Personal Data Leaks In Crypto Are Inevitable, Here’s What Can Be Done

The best cryptoassets and their blockchains, such as Bitcoin (BTC) or Ethereum (ETH) are mostly robust against potential attacks, but the wider crypto ecosystem is dependent on much of the web infrastructure that defines legacy systems.

This point came to fore in July’s Ledger database leak, in which the wallet manufacturer’s ecommerce database was hacked for one million customer emails and more.

However, security experts speaking to Cryptonews.com affirmed that much can be done by the industry and individuals to reduce the scope for breaches. They also affirmed that the likeliest attacks, such as the Ledger breach, are the ones least likely to steal actual private key or wallet info, which is what criminals would need to steal your crypto.

Personal data and private keys
There are two main kinds of potential leak or attack in crypto, as explained to Cryptonews.com by wallet recovery expert Dave Bitcoin.

“There is a significant difference between leaks of personal data (email address, name, date of birth, etc.) and leaks of private keys,” he said.

Conversely, Dave Bitcoin also warned that if a company leaks private keys or recovery phrases, crypto funds can be stolen with very little effort. “Even if the key information is encrypted with passphrases set by the customer, it is quite likely that some passphrases will be guessed, either because they are weak, in existing password lists, or derivable from the customer’s other private information.”

An example of this latter, more serious type of breach is provided by a flaw affecting Coinomi desktop wallets that was discovered in 2019, for instance. It’s also evident in a variety of rogue browser extensions and malware, which can access a user’s private key when a hardware wallet is used.

Dave Bitcoin also warned of an intermediate third category.

“These involve leaks which reveal the identity of address owners,” he said.

“For example, if a company leaked a list of customers and blockchain addresses the customer sent cryptocurrency to (for example to exchange, or to pay for goods or services), then the public transaction ledger can be used to track down other transactions by the same customer.”

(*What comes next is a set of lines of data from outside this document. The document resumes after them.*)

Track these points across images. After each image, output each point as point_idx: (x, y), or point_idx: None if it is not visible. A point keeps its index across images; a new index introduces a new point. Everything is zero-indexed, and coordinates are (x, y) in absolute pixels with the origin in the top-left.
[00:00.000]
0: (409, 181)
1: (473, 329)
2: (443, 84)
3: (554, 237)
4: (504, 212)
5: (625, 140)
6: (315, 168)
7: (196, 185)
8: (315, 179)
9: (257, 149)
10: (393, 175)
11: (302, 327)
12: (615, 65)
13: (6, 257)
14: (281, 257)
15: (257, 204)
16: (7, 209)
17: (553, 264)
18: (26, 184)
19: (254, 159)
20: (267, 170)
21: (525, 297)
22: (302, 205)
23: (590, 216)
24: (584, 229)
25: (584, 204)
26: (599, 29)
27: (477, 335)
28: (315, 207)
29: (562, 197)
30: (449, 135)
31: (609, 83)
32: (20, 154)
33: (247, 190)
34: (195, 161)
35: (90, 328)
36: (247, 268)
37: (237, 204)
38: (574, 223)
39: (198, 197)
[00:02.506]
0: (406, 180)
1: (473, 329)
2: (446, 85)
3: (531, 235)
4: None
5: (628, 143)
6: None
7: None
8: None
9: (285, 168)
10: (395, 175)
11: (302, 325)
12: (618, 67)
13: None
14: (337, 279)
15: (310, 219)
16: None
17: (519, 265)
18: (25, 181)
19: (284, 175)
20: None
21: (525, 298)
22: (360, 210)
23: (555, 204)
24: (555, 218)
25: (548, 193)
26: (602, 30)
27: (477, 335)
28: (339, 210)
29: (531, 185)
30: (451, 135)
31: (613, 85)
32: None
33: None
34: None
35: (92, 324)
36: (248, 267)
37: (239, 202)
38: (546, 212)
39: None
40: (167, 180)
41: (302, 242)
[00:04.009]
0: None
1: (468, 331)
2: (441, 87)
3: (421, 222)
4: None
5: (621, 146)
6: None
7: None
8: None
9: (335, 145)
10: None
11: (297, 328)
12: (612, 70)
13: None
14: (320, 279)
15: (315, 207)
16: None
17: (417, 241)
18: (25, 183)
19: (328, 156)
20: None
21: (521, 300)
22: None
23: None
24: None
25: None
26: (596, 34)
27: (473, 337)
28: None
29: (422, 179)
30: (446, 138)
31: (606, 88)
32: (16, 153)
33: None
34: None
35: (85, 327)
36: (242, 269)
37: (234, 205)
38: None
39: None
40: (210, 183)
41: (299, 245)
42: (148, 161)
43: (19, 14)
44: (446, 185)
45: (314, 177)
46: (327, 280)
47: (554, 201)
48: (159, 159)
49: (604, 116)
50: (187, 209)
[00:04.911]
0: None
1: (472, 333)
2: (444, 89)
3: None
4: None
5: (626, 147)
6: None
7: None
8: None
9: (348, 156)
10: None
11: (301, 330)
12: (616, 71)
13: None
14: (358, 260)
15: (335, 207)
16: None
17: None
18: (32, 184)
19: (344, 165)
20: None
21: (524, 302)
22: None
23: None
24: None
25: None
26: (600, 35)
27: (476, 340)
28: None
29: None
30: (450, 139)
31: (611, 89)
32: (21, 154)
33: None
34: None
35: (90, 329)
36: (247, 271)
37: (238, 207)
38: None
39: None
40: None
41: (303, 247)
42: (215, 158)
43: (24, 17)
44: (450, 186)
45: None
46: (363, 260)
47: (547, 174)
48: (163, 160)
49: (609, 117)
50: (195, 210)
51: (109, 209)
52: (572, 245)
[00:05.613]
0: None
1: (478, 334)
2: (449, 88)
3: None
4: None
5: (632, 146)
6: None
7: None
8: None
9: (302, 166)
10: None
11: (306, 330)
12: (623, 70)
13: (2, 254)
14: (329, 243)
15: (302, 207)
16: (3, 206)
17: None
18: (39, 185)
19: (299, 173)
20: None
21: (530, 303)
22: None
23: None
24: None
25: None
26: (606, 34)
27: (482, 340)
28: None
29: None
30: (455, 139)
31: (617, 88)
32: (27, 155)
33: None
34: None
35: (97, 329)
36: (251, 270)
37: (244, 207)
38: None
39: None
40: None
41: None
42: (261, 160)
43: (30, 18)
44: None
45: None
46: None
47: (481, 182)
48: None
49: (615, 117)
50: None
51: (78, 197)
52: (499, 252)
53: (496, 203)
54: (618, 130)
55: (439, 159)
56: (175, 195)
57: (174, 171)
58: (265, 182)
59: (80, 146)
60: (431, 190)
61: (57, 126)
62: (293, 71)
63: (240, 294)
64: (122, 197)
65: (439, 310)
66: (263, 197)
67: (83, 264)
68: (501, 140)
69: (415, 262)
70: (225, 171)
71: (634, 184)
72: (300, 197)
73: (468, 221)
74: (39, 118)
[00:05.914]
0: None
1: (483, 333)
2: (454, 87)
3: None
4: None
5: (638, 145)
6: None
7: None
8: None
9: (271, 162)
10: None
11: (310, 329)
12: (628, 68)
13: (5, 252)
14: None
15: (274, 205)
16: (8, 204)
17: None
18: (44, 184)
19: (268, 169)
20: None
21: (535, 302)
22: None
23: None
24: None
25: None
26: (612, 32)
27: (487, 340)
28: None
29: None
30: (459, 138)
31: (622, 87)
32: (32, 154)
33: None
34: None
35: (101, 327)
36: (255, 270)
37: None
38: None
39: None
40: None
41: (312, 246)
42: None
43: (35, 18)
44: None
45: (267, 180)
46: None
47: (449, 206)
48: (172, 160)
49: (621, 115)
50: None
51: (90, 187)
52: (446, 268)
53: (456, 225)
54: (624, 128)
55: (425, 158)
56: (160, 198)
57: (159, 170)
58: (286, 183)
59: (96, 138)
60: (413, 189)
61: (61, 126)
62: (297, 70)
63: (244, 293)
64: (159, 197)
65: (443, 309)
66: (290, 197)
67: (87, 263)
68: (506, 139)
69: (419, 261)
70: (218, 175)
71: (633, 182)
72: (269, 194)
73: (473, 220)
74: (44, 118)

As he added, this kind of breach potentially exposes the holdings and dealings of a customer and may increase the risk of them being targeted.

What can be done
Developer Daniel Ternyak said that there are a variety of things individuals can do to reduce their exposure to leaks.

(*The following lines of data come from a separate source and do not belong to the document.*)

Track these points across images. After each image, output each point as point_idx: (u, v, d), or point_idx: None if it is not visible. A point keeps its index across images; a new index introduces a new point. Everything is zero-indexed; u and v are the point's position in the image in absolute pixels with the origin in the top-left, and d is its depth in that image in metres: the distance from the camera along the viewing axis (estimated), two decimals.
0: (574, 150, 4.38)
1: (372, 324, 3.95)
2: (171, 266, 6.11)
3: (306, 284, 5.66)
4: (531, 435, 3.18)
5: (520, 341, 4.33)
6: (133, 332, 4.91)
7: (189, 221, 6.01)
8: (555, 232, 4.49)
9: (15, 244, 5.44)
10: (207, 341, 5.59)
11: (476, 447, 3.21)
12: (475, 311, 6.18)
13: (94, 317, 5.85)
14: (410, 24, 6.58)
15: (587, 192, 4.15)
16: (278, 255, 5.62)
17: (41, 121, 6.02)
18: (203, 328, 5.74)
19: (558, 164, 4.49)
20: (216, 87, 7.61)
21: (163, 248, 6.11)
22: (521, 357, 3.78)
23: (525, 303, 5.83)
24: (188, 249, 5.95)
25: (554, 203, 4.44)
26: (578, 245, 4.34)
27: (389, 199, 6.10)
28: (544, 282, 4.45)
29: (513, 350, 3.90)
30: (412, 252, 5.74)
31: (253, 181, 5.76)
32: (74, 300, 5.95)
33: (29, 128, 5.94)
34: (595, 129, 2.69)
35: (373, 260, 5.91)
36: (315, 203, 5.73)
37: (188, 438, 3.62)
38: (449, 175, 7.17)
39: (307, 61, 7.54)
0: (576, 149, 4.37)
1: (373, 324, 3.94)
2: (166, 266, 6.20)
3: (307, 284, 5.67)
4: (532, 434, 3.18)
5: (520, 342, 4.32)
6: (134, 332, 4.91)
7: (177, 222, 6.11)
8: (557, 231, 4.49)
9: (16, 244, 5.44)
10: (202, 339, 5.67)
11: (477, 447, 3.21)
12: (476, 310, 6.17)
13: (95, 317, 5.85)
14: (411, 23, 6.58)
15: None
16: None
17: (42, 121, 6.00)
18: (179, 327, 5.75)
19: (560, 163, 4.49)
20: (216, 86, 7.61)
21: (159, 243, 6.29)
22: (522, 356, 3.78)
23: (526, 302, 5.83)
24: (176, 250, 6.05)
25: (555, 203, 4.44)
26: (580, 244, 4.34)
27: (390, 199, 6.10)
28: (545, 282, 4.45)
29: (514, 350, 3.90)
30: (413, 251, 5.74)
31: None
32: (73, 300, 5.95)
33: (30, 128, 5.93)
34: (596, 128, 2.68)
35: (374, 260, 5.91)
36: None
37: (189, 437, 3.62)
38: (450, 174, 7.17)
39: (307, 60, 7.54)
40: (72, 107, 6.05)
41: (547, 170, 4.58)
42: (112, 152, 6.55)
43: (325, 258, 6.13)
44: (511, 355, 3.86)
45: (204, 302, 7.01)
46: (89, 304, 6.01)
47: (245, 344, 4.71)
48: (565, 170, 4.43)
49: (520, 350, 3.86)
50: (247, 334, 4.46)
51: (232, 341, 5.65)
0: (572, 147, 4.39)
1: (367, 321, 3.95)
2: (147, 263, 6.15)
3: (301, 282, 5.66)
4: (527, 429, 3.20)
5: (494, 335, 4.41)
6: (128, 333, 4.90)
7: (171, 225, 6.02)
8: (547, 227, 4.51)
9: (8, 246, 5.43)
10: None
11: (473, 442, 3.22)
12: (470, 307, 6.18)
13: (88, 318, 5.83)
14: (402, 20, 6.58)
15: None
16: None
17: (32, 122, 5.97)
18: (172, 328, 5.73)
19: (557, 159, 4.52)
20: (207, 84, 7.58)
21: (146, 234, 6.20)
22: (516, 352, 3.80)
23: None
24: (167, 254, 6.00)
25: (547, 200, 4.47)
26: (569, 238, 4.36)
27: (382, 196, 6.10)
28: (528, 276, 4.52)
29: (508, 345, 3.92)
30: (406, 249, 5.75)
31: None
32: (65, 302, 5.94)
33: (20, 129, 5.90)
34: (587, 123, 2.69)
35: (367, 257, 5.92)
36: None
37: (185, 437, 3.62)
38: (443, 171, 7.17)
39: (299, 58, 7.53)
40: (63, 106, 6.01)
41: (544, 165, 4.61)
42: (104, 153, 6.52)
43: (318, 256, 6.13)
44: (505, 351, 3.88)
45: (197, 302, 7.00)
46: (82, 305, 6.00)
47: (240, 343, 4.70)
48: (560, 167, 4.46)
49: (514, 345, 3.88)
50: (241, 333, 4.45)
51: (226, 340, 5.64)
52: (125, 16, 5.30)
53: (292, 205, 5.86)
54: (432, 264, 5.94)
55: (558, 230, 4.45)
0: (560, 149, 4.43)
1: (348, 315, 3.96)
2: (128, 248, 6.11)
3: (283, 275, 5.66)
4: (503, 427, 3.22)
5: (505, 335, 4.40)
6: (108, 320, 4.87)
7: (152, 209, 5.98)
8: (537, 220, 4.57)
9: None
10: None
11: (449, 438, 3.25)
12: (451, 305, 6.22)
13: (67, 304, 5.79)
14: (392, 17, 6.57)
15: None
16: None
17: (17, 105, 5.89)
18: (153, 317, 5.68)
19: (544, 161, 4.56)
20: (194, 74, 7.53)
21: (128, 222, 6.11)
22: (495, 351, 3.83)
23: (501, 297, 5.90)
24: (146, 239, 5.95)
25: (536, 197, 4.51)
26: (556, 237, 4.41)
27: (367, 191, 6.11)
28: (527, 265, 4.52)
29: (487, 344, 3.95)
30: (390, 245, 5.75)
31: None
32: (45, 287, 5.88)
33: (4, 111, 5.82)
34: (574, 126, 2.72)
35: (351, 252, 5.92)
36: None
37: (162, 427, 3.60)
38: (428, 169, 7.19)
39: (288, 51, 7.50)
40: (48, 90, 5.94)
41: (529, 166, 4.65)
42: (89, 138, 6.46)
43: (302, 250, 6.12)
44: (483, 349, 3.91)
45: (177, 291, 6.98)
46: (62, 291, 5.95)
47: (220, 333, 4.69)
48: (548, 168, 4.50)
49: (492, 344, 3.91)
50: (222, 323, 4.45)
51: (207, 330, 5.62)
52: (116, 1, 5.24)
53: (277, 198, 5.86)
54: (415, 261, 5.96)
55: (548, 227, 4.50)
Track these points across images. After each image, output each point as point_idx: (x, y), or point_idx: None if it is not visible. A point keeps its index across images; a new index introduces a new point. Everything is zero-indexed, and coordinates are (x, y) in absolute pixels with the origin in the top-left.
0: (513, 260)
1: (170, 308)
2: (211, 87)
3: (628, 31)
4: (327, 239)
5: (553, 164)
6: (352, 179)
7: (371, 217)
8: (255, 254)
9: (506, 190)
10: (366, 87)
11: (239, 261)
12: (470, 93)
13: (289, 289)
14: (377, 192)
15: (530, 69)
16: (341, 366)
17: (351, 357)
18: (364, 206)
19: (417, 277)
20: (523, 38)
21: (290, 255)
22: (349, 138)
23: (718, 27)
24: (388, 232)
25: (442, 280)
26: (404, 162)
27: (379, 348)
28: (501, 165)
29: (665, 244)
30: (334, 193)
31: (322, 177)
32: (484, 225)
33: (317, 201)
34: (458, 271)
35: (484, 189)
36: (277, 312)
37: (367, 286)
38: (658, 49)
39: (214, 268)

“Cryptocurrency investors should make every attempt possible to maintain strong OPSEC [operational security],” he told Cryptonews.com.

“Although it’s difficult to stay constantly vigilant, investors should scrutinize each instance when they’re asking to provide personally identifiable information that can be tied to their ownership of crypto assets.”

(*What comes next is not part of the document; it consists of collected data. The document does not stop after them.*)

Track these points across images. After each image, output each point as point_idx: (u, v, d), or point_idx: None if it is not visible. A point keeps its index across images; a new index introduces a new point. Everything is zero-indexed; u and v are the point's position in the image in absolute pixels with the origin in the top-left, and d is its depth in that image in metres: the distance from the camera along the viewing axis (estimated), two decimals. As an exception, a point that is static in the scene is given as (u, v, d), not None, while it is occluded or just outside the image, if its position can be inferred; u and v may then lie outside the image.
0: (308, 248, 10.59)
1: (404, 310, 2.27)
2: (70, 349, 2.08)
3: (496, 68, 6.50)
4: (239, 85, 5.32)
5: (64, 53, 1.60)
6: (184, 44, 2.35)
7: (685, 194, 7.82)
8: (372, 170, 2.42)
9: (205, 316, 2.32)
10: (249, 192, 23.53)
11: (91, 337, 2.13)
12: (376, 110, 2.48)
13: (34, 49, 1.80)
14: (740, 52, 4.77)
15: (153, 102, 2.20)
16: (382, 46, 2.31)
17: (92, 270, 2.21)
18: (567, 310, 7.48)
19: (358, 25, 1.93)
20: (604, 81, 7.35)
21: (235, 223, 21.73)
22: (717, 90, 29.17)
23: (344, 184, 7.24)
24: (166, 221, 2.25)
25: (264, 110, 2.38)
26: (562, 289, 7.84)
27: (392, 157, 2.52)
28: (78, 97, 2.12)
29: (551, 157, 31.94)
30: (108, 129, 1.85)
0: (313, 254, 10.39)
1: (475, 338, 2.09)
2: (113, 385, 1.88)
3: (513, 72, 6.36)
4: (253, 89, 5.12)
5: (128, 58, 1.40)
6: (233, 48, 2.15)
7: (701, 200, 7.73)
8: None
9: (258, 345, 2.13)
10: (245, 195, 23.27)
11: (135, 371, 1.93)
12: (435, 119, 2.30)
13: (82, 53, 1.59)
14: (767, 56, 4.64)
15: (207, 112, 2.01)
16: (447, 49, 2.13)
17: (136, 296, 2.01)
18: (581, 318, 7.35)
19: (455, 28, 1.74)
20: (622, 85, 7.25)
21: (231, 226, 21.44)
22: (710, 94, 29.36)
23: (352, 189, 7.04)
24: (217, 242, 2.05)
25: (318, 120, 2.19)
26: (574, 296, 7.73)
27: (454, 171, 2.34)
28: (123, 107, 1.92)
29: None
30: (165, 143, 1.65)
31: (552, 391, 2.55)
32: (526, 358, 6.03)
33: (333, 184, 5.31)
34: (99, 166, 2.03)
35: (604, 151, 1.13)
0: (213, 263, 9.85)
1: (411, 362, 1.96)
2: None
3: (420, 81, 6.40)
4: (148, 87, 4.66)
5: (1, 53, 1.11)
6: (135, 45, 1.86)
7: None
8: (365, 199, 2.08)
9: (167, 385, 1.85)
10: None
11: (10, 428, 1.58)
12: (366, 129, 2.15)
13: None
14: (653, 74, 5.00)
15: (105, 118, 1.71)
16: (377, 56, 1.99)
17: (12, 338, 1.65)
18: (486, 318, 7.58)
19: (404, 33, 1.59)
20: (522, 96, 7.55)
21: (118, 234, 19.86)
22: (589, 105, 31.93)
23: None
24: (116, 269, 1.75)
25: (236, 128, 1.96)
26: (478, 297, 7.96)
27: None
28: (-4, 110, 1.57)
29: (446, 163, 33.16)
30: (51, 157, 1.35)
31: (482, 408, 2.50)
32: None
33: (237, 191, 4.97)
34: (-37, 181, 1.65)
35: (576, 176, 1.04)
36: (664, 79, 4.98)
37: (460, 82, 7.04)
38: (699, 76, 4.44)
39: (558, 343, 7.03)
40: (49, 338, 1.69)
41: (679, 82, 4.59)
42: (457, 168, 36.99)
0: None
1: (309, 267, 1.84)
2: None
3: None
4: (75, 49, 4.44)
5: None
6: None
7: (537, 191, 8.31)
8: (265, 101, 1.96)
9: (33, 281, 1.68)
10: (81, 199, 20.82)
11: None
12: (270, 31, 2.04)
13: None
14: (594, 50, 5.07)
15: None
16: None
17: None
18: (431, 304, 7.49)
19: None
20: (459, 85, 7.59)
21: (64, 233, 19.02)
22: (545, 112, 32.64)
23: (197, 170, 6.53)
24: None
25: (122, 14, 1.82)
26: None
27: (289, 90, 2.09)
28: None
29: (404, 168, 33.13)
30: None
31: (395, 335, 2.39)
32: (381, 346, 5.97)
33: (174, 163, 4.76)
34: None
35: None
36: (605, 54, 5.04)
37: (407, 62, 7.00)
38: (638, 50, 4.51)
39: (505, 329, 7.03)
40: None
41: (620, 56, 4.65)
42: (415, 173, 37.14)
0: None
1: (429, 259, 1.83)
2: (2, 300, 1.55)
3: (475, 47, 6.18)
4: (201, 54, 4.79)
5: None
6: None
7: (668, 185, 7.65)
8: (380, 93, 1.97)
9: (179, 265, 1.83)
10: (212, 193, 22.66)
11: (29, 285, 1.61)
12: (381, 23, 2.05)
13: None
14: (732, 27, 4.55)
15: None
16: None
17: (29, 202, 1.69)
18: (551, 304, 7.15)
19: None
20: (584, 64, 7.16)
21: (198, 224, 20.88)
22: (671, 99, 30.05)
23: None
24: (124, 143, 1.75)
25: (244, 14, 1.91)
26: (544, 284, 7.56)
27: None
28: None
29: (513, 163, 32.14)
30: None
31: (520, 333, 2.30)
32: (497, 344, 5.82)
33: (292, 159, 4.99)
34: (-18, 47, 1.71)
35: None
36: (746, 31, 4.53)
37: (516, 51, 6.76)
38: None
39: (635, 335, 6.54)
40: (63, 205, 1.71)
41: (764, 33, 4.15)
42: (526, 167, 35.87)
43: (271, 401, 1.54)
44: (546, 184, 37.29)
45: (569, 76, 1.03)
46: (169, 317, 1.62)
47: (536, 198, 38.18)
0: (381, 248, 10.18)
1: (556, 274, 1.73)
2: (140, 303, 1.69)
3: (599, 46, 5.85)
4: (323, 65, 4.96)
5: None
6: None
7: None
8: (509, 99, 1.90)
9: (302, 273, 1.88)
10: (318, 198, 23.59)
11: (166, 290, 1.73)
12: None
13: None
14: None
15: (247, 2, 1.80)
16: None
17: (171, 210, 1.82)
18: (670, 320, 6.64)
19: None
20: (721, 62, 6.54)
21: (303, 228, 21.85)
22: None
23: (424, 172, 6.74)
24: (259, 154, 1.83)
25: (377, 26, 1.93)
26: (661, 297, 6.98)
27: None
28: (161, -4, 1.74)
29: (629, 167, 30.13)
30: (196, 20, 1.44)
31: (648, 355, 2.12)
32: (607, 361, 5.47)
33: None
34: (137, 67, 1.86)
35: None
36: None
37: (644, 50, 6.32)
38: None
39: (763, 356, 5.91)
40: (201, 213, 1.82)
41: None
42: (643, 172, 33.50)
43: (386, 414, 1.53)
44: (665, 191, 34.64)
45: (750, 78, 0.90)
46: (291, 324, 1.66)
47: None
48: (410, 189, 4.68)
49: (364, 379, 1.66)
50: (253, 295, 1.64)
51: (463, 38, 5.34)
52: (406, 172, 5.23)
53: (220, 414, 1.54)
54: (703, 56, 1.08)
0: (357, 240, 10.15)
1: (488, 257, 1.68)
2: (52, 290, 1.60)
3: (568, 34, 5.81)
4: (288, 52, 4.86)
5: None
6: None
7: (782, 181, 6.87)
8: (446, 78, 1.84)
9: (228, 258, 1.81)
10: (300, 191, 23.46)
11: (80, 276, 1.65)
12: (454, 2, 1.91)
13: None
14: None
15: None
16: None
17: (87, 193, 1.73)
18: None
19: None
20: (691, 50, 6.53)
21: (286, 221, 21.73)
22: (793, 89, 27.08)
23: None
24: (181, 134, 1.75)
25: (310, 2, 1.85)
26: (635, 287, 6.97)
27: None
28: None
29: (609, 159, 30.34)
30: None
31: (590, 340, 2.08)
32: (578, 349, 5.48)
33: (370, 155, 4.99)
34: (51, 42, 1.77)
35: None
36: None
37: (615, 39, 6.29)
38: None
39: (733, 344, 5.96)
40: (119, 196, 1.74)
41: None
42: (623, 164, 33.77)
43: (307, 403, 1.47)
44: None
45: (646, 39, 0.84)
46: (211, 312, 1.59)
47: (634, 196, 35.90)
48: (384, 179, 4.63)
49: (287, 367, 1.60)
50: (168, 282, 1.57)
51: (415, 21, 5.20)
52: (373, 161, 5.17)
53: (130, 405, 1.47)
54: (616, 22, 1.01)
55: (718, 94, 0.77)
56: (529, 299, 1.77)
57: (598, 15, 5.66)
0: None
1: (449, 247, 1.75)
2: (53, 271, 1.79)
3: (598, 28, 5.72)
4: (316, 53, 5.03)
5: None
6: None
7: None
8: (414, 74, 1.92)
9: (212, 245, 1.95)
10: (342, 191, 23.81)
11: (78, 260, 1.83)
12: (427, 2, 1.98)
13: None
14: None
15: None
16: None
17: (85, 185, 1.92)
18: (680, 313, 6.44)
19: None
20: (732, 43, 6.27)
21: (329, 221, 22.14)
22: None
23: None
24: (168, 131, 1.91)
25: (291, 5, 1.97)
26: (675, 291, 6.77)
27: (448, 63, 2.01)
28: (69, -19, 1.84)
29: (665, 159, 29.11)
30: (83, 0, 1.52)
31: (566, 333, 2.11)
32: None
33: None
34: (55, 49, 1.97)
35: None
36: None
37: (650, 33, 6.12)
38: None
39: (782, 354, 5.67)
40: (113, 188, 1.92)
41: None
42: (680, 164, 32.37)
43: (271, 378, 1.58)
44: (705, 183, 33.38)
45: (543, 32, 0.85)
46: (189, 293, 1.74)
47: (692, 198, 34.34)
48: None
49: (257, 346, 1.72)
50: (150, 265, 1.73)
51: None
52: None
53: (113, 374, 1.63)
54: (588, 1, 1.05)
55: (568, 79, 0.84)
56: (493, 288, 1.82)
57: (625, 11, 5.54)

By operational security, Ternyak advised individuals to consider their own security from the perspective of a potential hacker. That way, they can more easily pinpoint weak spots and vulnerabilities in how they handle their crypto.

“Even when users are using a hardware wallet, the ‘$5 wrench attack’ is still effective for gaining access to funds,” he added, indicating that users even need to consider their own physical security and exposure.

Dave Bitcoin suggested that the biggest security decision for individual users involves the choice of their crypto wallet.

“Individual users should consider whether a custodial or non-custodial wallet is right for them, and carefully evaluate any non-custodial wallet provider for security practices,” he said. “Which is admittedly hard to do unless the company provides an independent security audit to support their claims.”

As for companies, Marek “Slush” Palatinus, CEO of SatoshiLabs, the manufacturer of the Trezor hardware wallet, advised firms to hold only absolutely necessary personal info, and in as limited a way as possible. The company claims that they purge orders after 90 days from their e-shop database.

“The responsibility of each company should be to limit the impact of such data breaches on their clients; ideally, the amount of collected data should be as small as possible, held for as short a time period as possible,” the CEO told Cryptonews.com.

Palatinus also advocates for greater privacy, so that consumers can make more informed choices.

“The industry should take customers’ privacy seriously and openly inform them what kind of data is being collected and how it is being treated afterward,” he suggested. “Far too often there is a data leak that could have been prevented by just taking better care of it.”

Inevitability
Such steps may reduce the frequency of data breaches. But given that most data breaches affect non-crypto-based systems (such as Ledger’s ecommerce database), they’re likely to remain inevitable to an extent.

Dave Bitcoin said, “Security strategies continue to evolve — one example being the requirement to encrypt all data in transit and at rest (for example in a database or file store). But there is always a means to decrypt the data, so these schemes can be broken if the keys are exposed and the data stores accessed.”

Dave predicted that companies will eventually stop storing personal data indefinitely, which will limit data breaches as far as possible. Of course, crypto holders will always have to take their own personal security as seriously as possible.